第270号 見えてきた官僚機構・・その2

市民に接しない課題

2008年03月1日

 いま、イージス艦の衝突事件で防衛省のお粗末な対応が日々明らかになりつつありますが、官僚機構の課題も同時に多くの方々に見えてくるようになりました。

 これで危機管理が大丈夫かという声が、与党内からも起こっているようですが、ここ暫くを振り返っても、障害者自立支援法の問題、年金の記録保存のずさんさ、更には建築基準法の見直しの拙速さなど数えたらきりがありません。

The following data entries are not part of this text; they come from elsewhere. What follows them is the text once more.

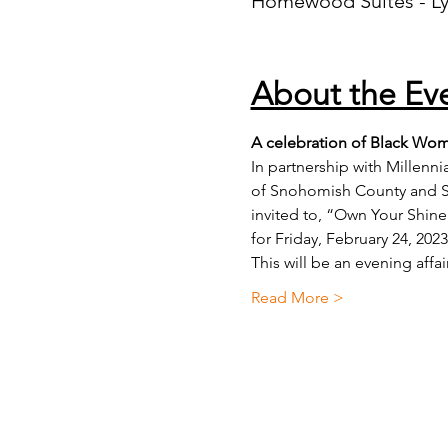
Homewood Suites - L
About the Ev
A celebration of Black Wom
In partnership with Millen
of Snohomish County and S
invited to, “Own Your Shine
for Friday, February 24, 202
This will be an evening aff
Read More >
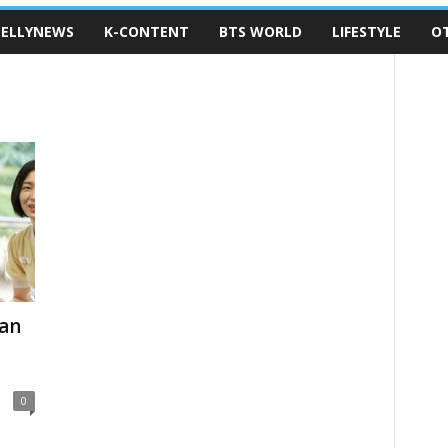
ELLYNEWS
K-CONTENT
BTS WORLD
LIFESTYLE
O
ean
0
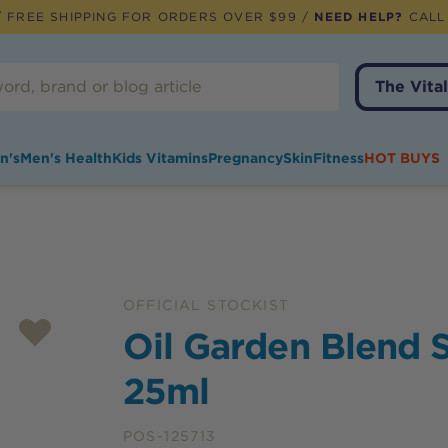
 FREE SHIPPING FOR ORDERS OVER $99 /
NEED HELP?
CALL
The Vital
n's
Men's Health
Kids Vitamins
Pregnancy
Skin
Fitness
HOT BUYS
OFFICIAL STOCKIST
Oil Garden Blend S
25ml
POS-125713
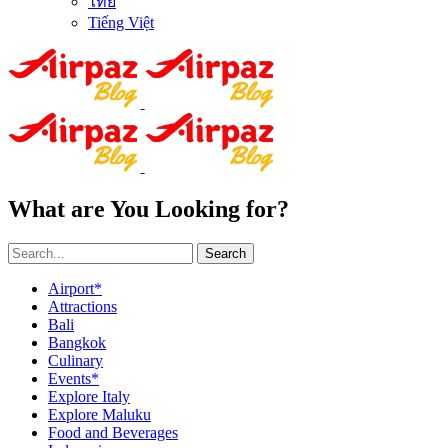
ไทย
Tiếng Việt
What are You Looking for?
Search
Airport*
Attractions
Bali
Bangkok
Culinary
Events*
Explore Italy
Explore Maluku
Food and Beverages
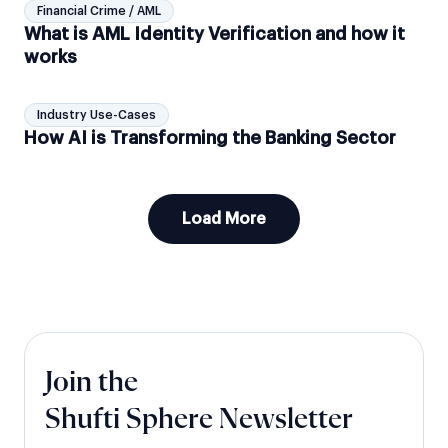
Financial Crime / AML
What is AML Identity Verification and how it
works
Industry Use-Cases
How AI is Transforming the Banking Sector
Load More
Join the
Shufti Sphere Newsletter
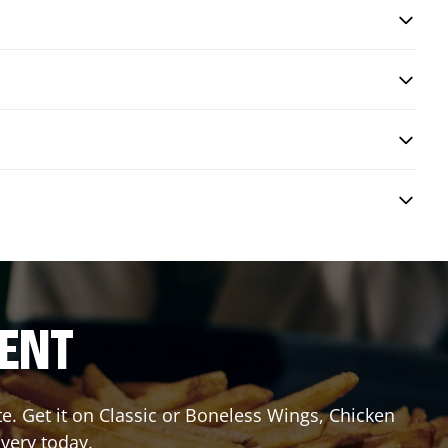
RENT
 Get it on Classic or Boneless Wings, Chicken
ivery today.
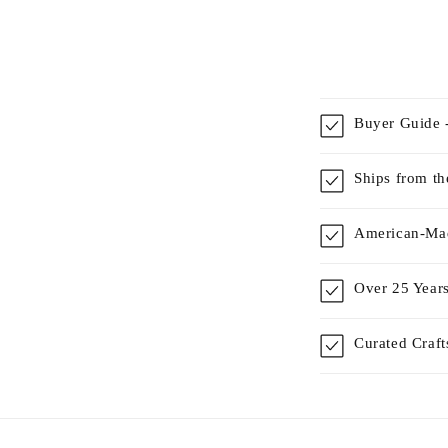
Buyer Guide -
Ships from t
American-Mad
Over 25 Years
Curated Craf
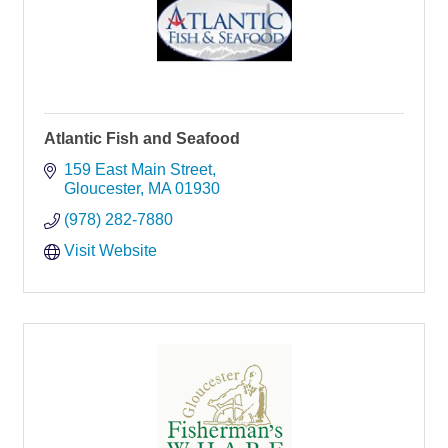
Atlantic Fish and Seafood
159 East Main Street
Gloucester
MA
01930
(978) 282-7880
Visit Website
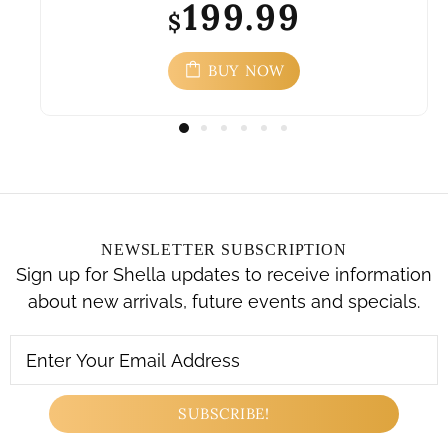
199.99
$
BUY NOW
NEWSLETTER SUBSCRIPTION
Sign up for Shella updates to receive information
about new arrivals, future events and specials.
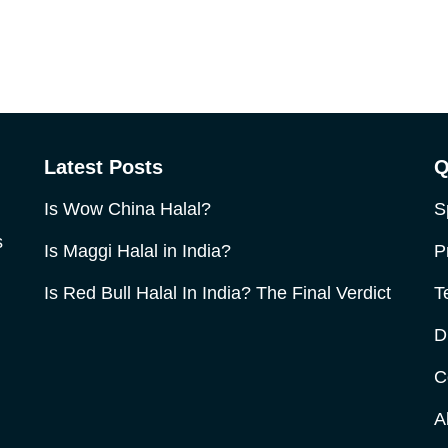
Latest Posts
Q
Is Wow China Halal?
S
s
Is Maggi Halal in India?
P
Is Red Bull Halal In India? The Final Verdict
T
D
C
A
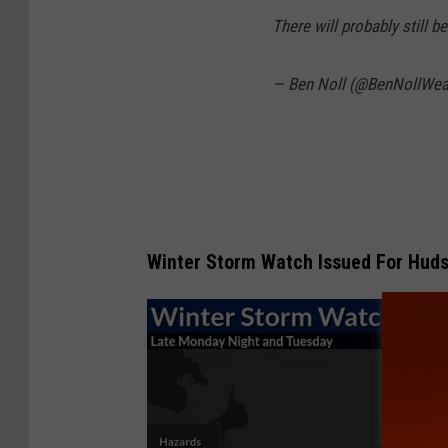
There will probably still 
— Ben Noll (@BenNollWea
Winter Storm Watch Issued For Hudso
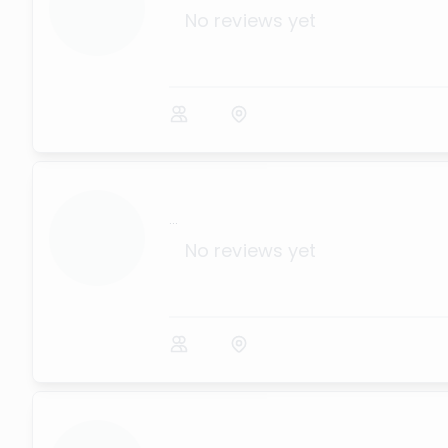
No reviews yet
...
No reviews yet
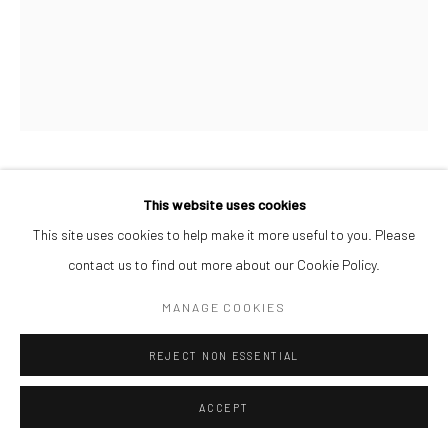
AFEEZ ONAKOYA
This website uses cookies
This site uses cookies to help make it more useful to you. Please
UNTITLED VI
,
2026
contact us to find out more about our Cookie Policy.
Charcoal and Acrylic on Canvas
MANAGE COOKIES
26 x 21 cm
REJECT NON ESSENTIAL
ENQUIRE
ACCEPT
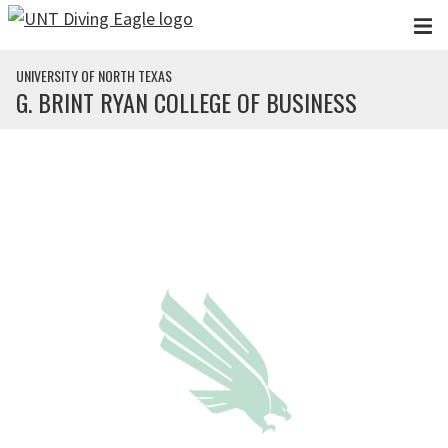
Skip to main content
UNIVERSITY OF NORTH TEXAS
G. BRINT RYAN COLLEGE OF BUSINESS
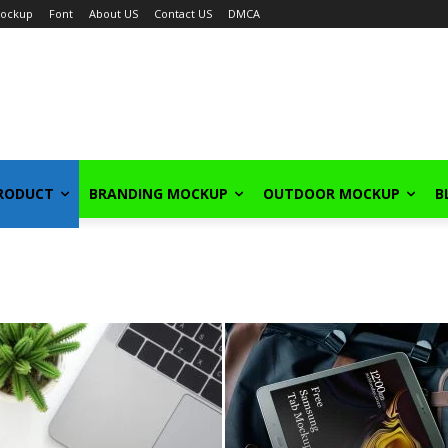
ockup
Font
About US
Contact US
DMCA
PRODUCT
BRANDING MOCKUP
OUTDOOR MOCKUP
B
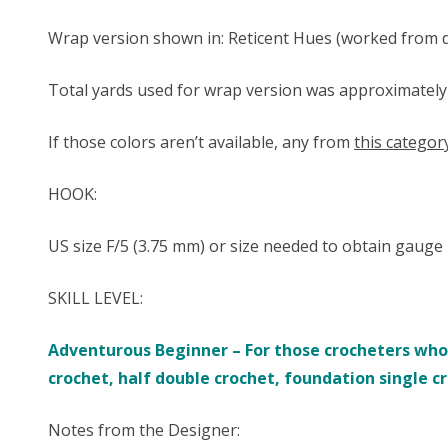
Wrap version shown in: Reticent Hues (worked from da
Total yards used for wrap version was approximately 16
If those colors aren’t available, any from
this categor
HOOK:
US size ​​F/5 (3.75 mm) or size needed to obtain gauge
SKILL LEVEL:
Adventurous Beginner – For those crocheters who a
crochet, half double crochet, foundation single c
Notes from the Designer:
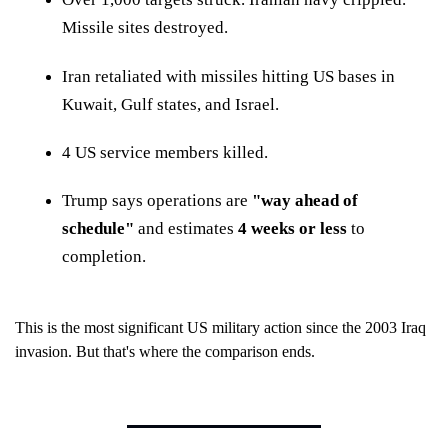
Missile sites destroyed.
Iran retaliated with missiles hitting US bases in
Kuwait, Gulf states, and Israel.
4 US service members killed.
Trump says operations are
"way ahead of
schedule"
and estimates
4 weeks or less
to
completion.
This is the most significant US military action since the 2003 Iraq
invasion. But that's where the comparison ends.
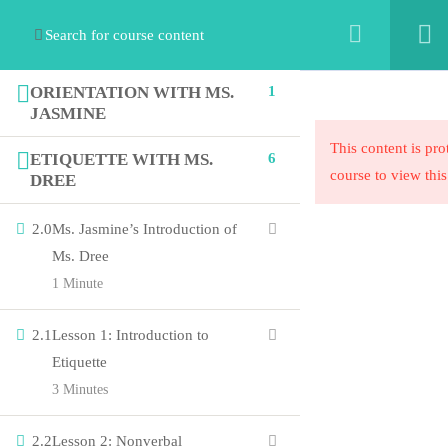
ORIENTATION WITH MS.
1
JASMINE
This content is pro
ETIQUETTE WITH MS.
6
course to view this
DREE
2.0
Ms. Jasmine’s Introduction of
The STEAM Collaborative’s mission is to exponentially
Ms. Dree
increase equity in education by collaborating with
1 Minute
organizations to innovate their ideas into programmatic
solutions.
2.1
Lesson 1: Introduction to
Etiquette
3 Minutes
Links
2.2
Lesson 2: Nonverbal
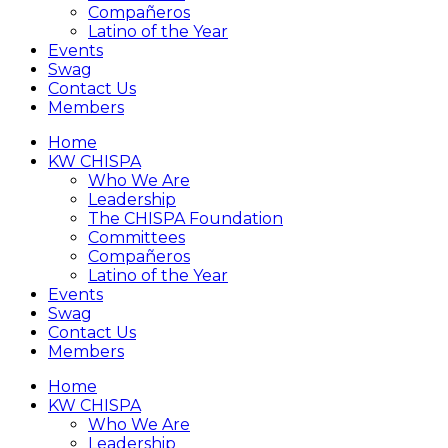
Compañeros
Latino of the Year
Events
Swag
Contact Us
Members
Home
KW CHISPA
Who We Are
Leadership
The CHISPA Foundation
Committees
Compañeros
Latino of the Year
Events
Swag
Contact Us
Members
Home
KW CHISPA
Who We Are
Leadership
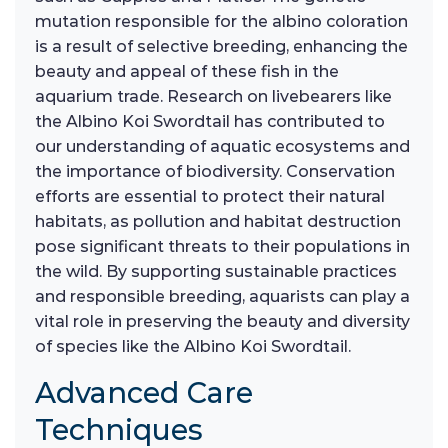
mutation responsible for the albino coloration
is a result of selective breeding, enhancing the
beauty and appeal of these fish in the
aquarium trade. Research on livebearers like
the Albino Koi Swordtail has contributed to
our understanding of aquatic ecosystems and
the importance of biodiversity. Conservation
efforts are essential to protect their natural
habitats, as pollution and habitat destruction
pose significant threats to their populations in
the wild. By supporting sustainable practices
and responsible breeding, aquarists can play a
vital role in preserving the beauty and diversity
of species like the Albino Koi Swordtail.
Advanced Care
Techniques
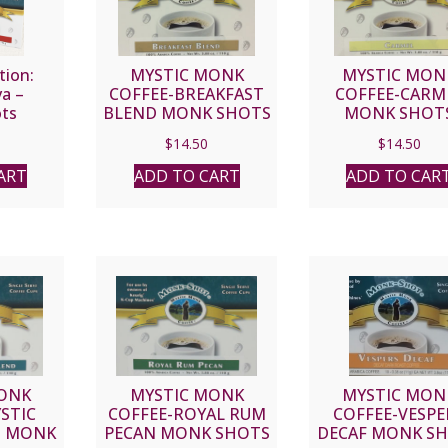
tion:
MYSTIC MONK
MYSTIC MON
va –
COFFEE-BREAKFAST
COFFEE-CARM
ts
BLEND MONK SHOTS
MONK SHOT
$
14.50
$
14.50
ART
ADD TO CART
ADD TO CAR
ONK
MYSTIC MONK
MYSTIC MON
STIC
COFFEE-ROYAL RUM
COFFEE-VESPE
D MONK
PECAN MONK SHOTS
DECAF MONK S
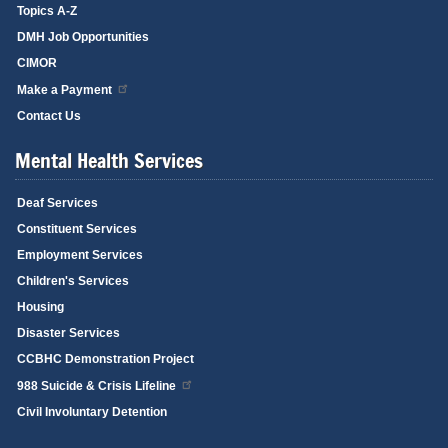
Topics A-Z
DMH Job Opportunities
CIMOR
Make a Payment
Contact Us
Mental Health Services
Deaf Services
Constituent Services
Employment Services
Children's Services
Housing
Disaster Services
CCBHC Demonstration Project
988 Suicide & Crisis Lifeline
Civil Involuntary Detention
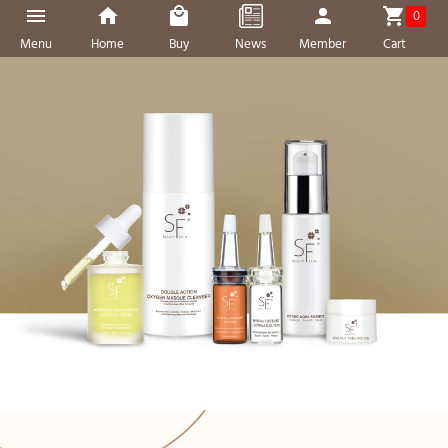
0
Menu
Home
Buy
News
Member
Cart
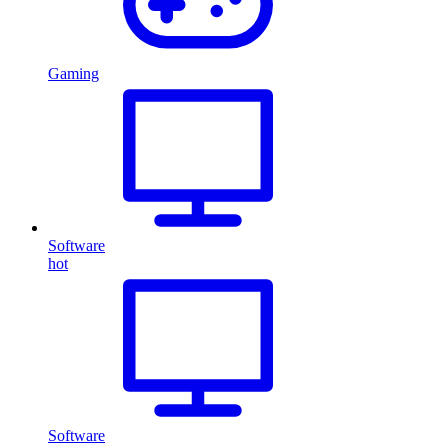
Gaming
Software
hot
Software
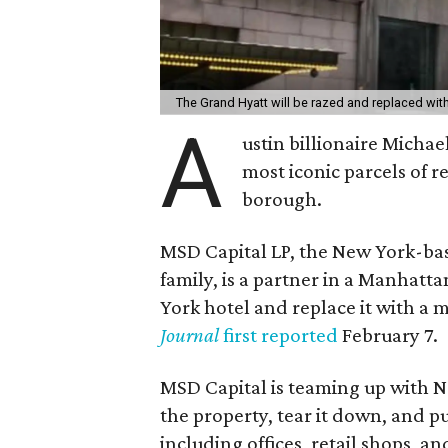
The Grand Hyatt will be razed and replaced wi
A
ustin billionaire Michae
most iconic parcels of r
borough.
MSD Capital LP, the New York-bas
family, is a partner in a Manhatt
York hotel and replace it with a
Journal
first reported
February 7.
MSD Capital is teaming up with N
the property, tear it down, and pu
including offices, retail shops,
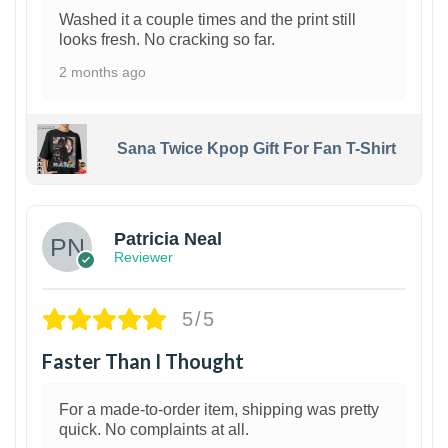
Washed it a couple times and the print still
looks fresh. No cracking so far.
2 months ago
Sana Twice Kpop Gift For Fan T-Shirt
1
Patricia Neal
Reviewer
5/5
Faster Than I Thought
For a made-to-order item, shipping was pretty
quick. No complaints at all.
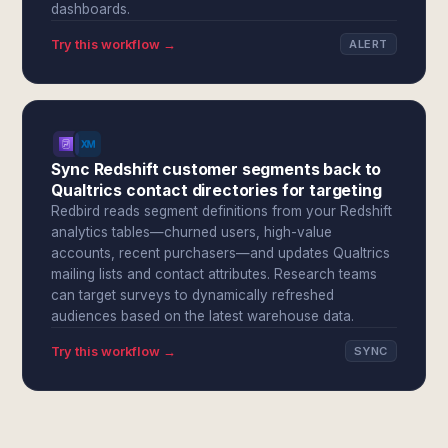
dashboards.
Try this workflow →
ALERT
Sync Redshift customer segments back to
Qualtrics contact directories for targeting
Redbird reads segment definitions from your Redshift
analytics tables—churned users, high-value
accounts, recent purchasers—and updates Qualtrics
mailing lists and contact attributes. Research teams
can target surveys to dynamically refreshed
audiences based on the latest warehouse data.
Try this workflow →
SYNC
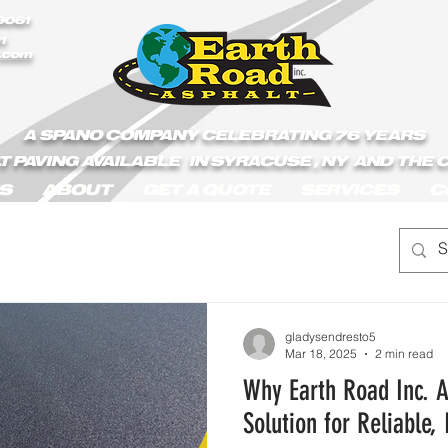
/Earth_Road_Asphalt.js
9061
1
.com
A SPANO COMPANY CELEBRATING 76 YEARS
T PAVING AVAILABLE IN SYRACUSE , NY AND THE
S
ABOUT
GET A QUOTE
SERVICES
C
gladysendresto5
Mar 18, 2025
2 min read
Why Earth Road Inc. A
Solution for Reliable,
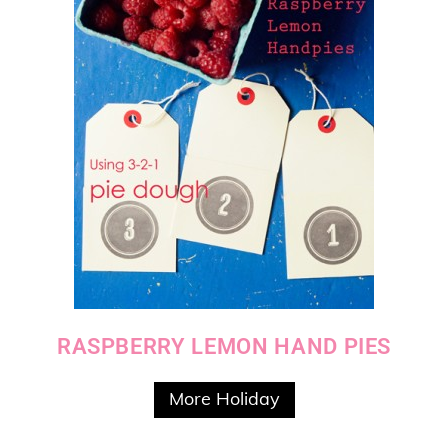
RASPBERRY LEMON HAND PIES
More Holiday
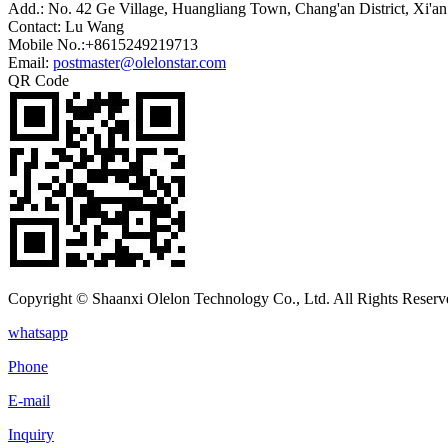
Add.: No. 42 Ge Village, Huangliang Town, Chang'an District, Xi'an
Contact: Lu Wang
Mobile No.:+8615249219713
Email:
postmaster@olelonstar.com
QR Code
Copyright © Shaanxi Olelon Technology Co., Ltd. All Rights Reserv
whatsapp
Phone
E-mail
Inquiry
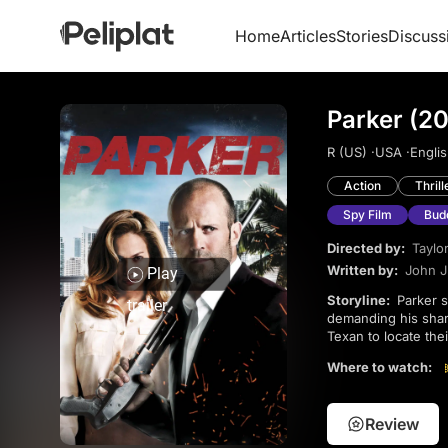
Home
Articles
Stories
Discuss
Parker (20
R (US) ·
USA ·
Englis
Action
Thrill
Spy Film
Bud
Directed by:
Taylo
Written by:
John J
Play
Storyline:
Parker survives an attempted murder by his crew after refusing to join their new job and
trailer
demanding his share
Texan to locate the
hitman to finish hi
Where to watch:
Review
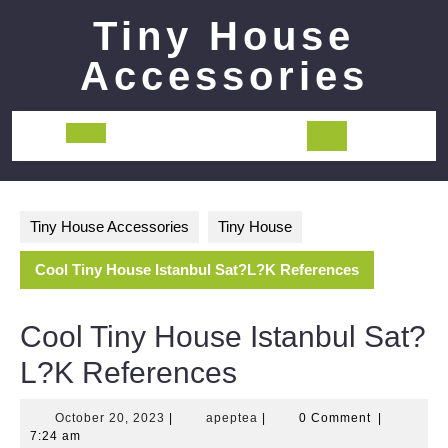
Skip
Tiny House
to
content
Accessories
Open
Button
Tiny House Accessories
Tiny House
Cool Tiny House Istanbul Sat?L?K References
Cool Tiny House Istanbul Sat?
L?K References
October
apeptea
October 20, 2023
|
apeptea
|
0 Comment
|
20,
7:24 am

 障害者自立支援法では、介護保険法と同じく1割の負担をすべきとの原則を押し付けようとしましたが、低所得の障害者がその負担に耐えられず、従来行っていた施設にいけず引きこもりになってしまうという問題が起こるなど、本格施行からわずか2ヶ月で見直しをせざるをえませんでした。

 年金の記録保存では、申告主義に基づいていることをいいことに、長年放置し、担当官の移動と共に責任の所在をあいまいにし、結果その裏づけのためにいま公費がまた使われています。
 民間の銀行などでは住所が変ろうときちっとフォローしていますが、それと比較したら如何に安易かわかります。

 また建築基準法では姉歯事件を契機に改正がおこなわれましたが、構造計算の基準作りが遅れたため、制度が発足して以降、確認申請手続きの大幅遅れとなり、日本全体で建築工事がストップしてしまうという、いわば官製不況ともいわれる状況が続いています。

 これらの案件を見るにつけ、中央省庁の仕事はまさにデスクワークで、現場の声を知らなさすぎるという想いを強くします。
 市役所などは毎日市民が訪れ、日々市民の声にさらされていますが、中央省庁はそんなことはありません。
 将にこの違いが、昨今起こっている国の諸問題の根底にある大きな原因と思います。

 そして、この市民の目に触れないことが、道路特定財源をスポーツ用品購入代金にあてるといった問題にもつながっていっているのではないでしょうか。

 「市民感覚を大事に」というのは、口で言うほど簡単ではないですし、だからこそ謙虚に話を聞く姿勢だけは持ち続けたいものです。